• [List of tasks]:
a) Please rewrite the passage on the Gadianton robbers from "The Nephite dissenters" up to and including "rights of government.", putting "freedom" in place of "liberty".
b) Write the next part of the passage on the Gadianton robbers, picking up after its final sentence.

------ Provided text

The Nephite dissenters did not all discover the oaths of Cain, although once introduced the forms were reused again and again. What they had in common were deceitful attemps to manipulate the morality of the common Nephite. The kingsmen and the robbers alike appealed to liberty and rights. The Gadianton robbers cloaked their appeal in a secular rhetoric, as Giddianhi wrote to Lachoneus, attempting to beguile the faithful Nephites to betray themselves by a false adherence to their principles (3 Nephi 3:10):
I hope that ye will deliver up your lands and your possessions, without the shedding of blood, that this my people may recover their rights and government, who have dissented away from you because of your wickedness in retaining from them their rights of government.
The Large Plates of the Book of Mormon retain an undercurrent of anxiety from the days of Mosiah onwards about the Jaredite record and its consequences. The Cainic oaths destroyed the Jaredite civilization. Their existence was considered hazardous to even know about. Alma charged his son to not reveal this information (Alma 37), knowing that it would sweep like a wildfire through the high-trust Nephite society. And however Kishkumen discovered or recovered the system of oaths (seemingly by catastrophe), once introduced they burned indeed. Gadianton perfected the system as an anti-covenant.
Furthermore, the Book of Moses expansion in Joseph Smith’s New Translation recounts something like what must have been on the brass plates or the Jaredite record:
²?And Satan said unto Cain: Swear unto me by thy throat, and if thou tell it thou shalt die; and swear thy brethren by their heads, and by the living God, that they tell it not; for if they tell it, they shall surely die; and this that thy father may not know it; and this day I will deliver thy brother Abel into thine hands. … ³¹And Cain said: Truly I am Mahan, the master of this great secret, that I may murder and get gain. Wherefore Cain was called Master Mahan, and he gloried in his wickedness. (Moses 5:29, 31).

------------
------ Source data

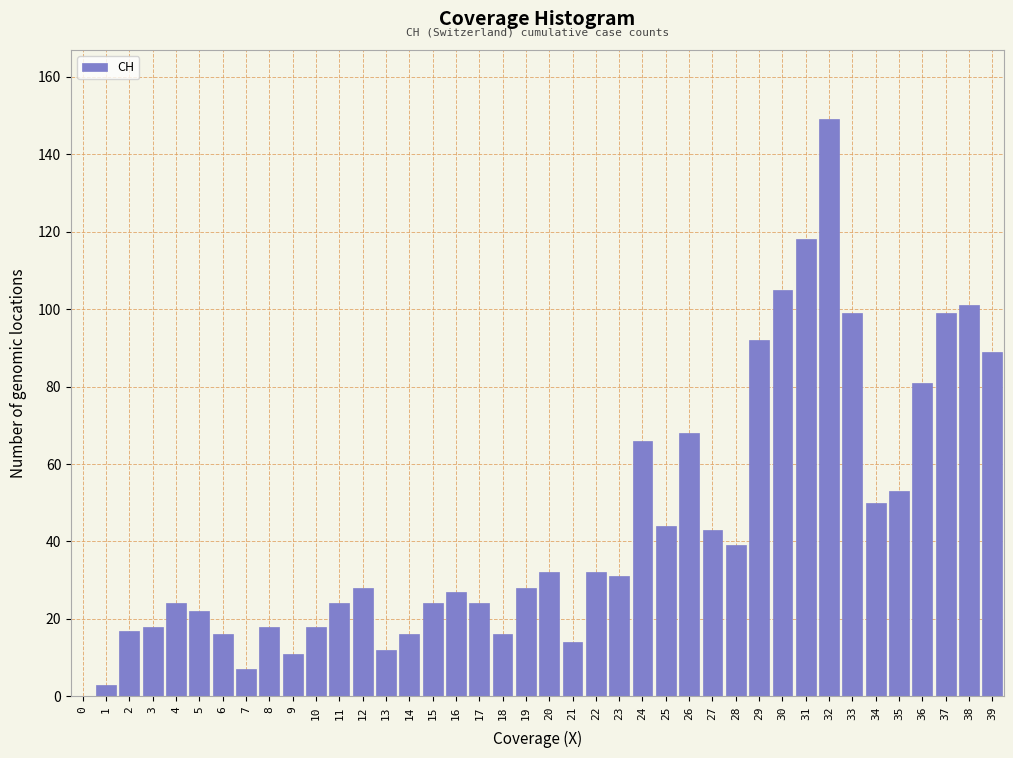

Approximately how many times larger is the value at 22 compared to 2?

1.9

------------

• [Answers by item]:
a)
The Nephite dissenters did not all discover the oaths of Cain, although once introduced the forms were reused again and again. What they had in common were deceitful attemps to manipulate the morality of the common Nephite. The kingsmen and the robbers alike appealed to freedom and rights. The Gadianton robbers cloaked their appeal in a secular rhetoric, as Giddianhi wrote to Lachoneus, attempting to beguile the faithful Nephites to betray themselves by a false adherence to their principles (3 Nephi 3:10):
I hope that ye will deliver up your lands and your possessions, without the shedding of blood, that this my people may recover their rights and government, who have dissented away from you because of your wickedness in retaining from them their rights of government.

b)
The Book of Mormon came forth into a world already rife with conspiracies both virtuous (the Order of Cincinnatus) and malign. (The Freemasons straddle this line, but I do not want to get sidetracked into “classical” conspiracy theory.) The Book of Mormon is uniquely concerned with this “conspiratorial” worldview because it recognizes that the American experiment into which Joseph Smith was born, and which was prepared and selected for the restoration of the Gospel, was and would be torn and contested and controlled by secret combinations.
An ethical framework, such as utilitarianism, which weighs the personal responsibility of a parent for a child precisely as much as the abstract responsibility for a stranger 8,000 miles away is not ethical at all: it denies the body; it is grossly immoral. Such opens up the family to be destroyed by sapping resources and attention, an exercise in spending a dime and losing a dollar. But even if not, permitting such a morality into one’s worldview is a Trojan horse for exploitation.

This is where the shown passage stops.